WHAT IS BEING ASKED
Could you present the lines below as a Markdown table with the columns Row and Line, numbering each line in order and omitting any blank ones?

EXTRACTED INFORMATION
-=-=-

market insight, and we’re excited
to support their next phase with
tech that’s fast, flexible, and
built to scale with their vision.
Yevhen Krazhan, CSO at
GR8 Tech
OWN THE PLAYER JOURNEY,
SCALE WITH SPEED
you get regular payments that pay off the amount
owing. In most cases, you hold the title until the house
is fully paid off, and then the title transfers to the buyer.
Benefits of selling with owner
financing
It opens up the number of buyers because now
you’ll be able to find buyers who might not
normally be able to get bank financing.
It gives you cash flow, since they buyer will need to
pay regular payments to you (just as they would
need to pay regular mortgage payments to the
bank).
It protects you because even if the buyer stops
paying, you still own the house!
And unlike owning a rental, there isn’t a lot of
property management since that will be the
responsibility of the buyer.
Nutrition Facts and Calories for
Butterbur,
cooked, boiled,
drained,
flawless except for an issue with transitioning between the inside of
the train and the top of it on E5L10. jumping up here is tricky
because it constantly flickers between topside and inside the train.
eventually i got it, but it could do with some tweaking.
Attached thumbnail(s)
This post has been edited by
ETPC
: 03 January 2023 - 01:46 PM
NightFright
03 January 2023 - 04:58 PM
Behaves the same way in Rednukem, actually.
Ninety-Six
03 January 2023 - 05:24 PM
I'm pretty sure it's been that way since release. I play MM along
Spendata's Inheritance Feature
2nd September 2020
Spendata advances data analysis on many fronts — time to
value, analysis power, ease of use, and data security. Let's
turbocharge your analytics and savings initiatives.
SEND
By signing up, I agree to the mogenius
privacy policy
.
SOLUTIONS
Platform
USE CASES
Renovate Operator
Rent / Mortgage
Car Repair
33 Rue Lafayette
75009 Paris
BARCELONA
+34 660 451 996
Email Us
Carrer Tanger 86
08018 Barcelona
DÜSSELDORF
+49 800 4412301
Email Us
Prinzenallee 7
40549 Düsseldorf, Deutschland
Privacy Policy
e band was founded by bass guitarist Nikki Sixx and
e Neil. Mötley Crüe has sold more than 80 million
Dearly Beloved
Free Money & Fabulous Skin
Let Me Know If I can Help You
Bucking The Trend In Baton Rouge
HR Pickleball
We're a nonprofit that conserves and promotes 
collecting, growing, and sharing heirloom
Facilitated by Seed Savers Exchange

-=-=-

ANSWER FOR THE TASK
| Row | Line |
|---|---|
| 1 | market insight, and we’re excited |
| 2 | to support their next phase with |
| 3 | tech that’s fast, flexible, and |
| 4 | built to scale with their vision. |
| 5 | Yevhen Krazhan, CSO at |
| 6 | GR8 Tech |
| 7 | OWN THE PLAYER JOURNEY, |
| 8 | SCALE WITH SPEED |
| 9 | you get regular payments that pay off the amount |
| 10 | owing. In most cases, you hold the title until the house |
| 11 | is fully paid off, and then the title transfers to the buyer. |
| 12 | Benefits of selling with owner |
| 13 | financing |
| 14 | It opens up the number of buyers because now |
| 15 | you’ll be able to find buyers who might not |
| 16 | normally be able to get bank financing. |
| 17 | It gives you cash flow, since they buyer will need to |
| 18 | pay regular payments to you (just as they would |
| 19 | need to pay regular mortgage payments to the |
| 20 | bank). |
| 21 | It protects you because even if the buyer stops |
| 22 | paying, you still own the house! |
| 23 | And unlike owning a rental, there isn’t a lot of |
| 24 | property management since that will be the |
| 25 | responsibility of the buyer. |
| 26 | Nutrition Facts and Calories for |
| 27 | Butterbur, |
| 28 | cooked, boiled, |
| 29 | drained, |
| 30 | flawless except for an issue with transitioning between the inside of |
| 31 | the train and the top of it on E5L10. jumping up here is tricky |
| 32 | because it constantly flickers between topside and inside the train. |
| 33 | eventually i got it, but it could do with some tweaking. |
| 34 | Attached thumbnail(s) |
| 35 | This post has been edited by |
| 36 | ETPC |
| 37 | : 03 January 2023 - 01:46 PM |
| 38 | NightFright |
| 39 | 03 January 2023 - 04:58 PM |
| 40 | Behaves the same way in Rednukem, actually. |
| 41 | Ninety-Six |
| 42 | 03 January 2023 - 05:24 PM |
| 43 | I'm pretty sure it's been that way since release. I play MM along |
| 44 | Spendata's Inheritance Feature |
| 45 | 2nd September 2020 |
| 46 | Spendata advances data analysis on many fronts — time to |
| 47 | value, analysis power, ease of use, and data security. Let's |
| 48 | turbocharge your analytics and savings initiatives. |
| 49 | SEND |
| 50 | By signing up, I agree to the mogenius |
| 51 | privacy policy |
| 52 | . |
| 53 | SOLUTIONS |
| 54 | Platform |
| 55 | USE CASES |
| 56 | Renovate Operator |
| 57 | Rent / Mortgage |
| 58 | Car Repair |
| 59 | 33 Rue Lafayette |
| 60 | 75009 Paris |
| 61 | BARCELONA |
| 62 | +34 660 451 996 |
| 63 | Email Us |
| 64 | Carrer Tanger 86 |
| 65 | 08018 Barcelona |
| 66 | DÜSSELDORF |
| 67 | +49 800 4412301 |
| 68 | Email Us |
| 69 | Prinzenallee 7 |
| 70 | 40549 Düsseldorf, Deutschland |
| 71 | Privacy Policy |
| 72 | e band was founded by bass guitarist Nikki Sixx and |
| 73 | e Neil. Mötley Crüe has sold more than 80 million |
| 74 | Dearly Beloved |
| 75 | Free Money & Fabulous Skin |
| 76 | Let Me Know If I can Help You |
| 77 | Bucking The Trend In Baton Rouge |
| 78 | HR Pickleball |
| 79 | We're a nonprofit that conserves and promotes  |
| 80 | collecting, growing, and sharing heirloom |
| 81 | Facilitated by Seed Savers Exchange |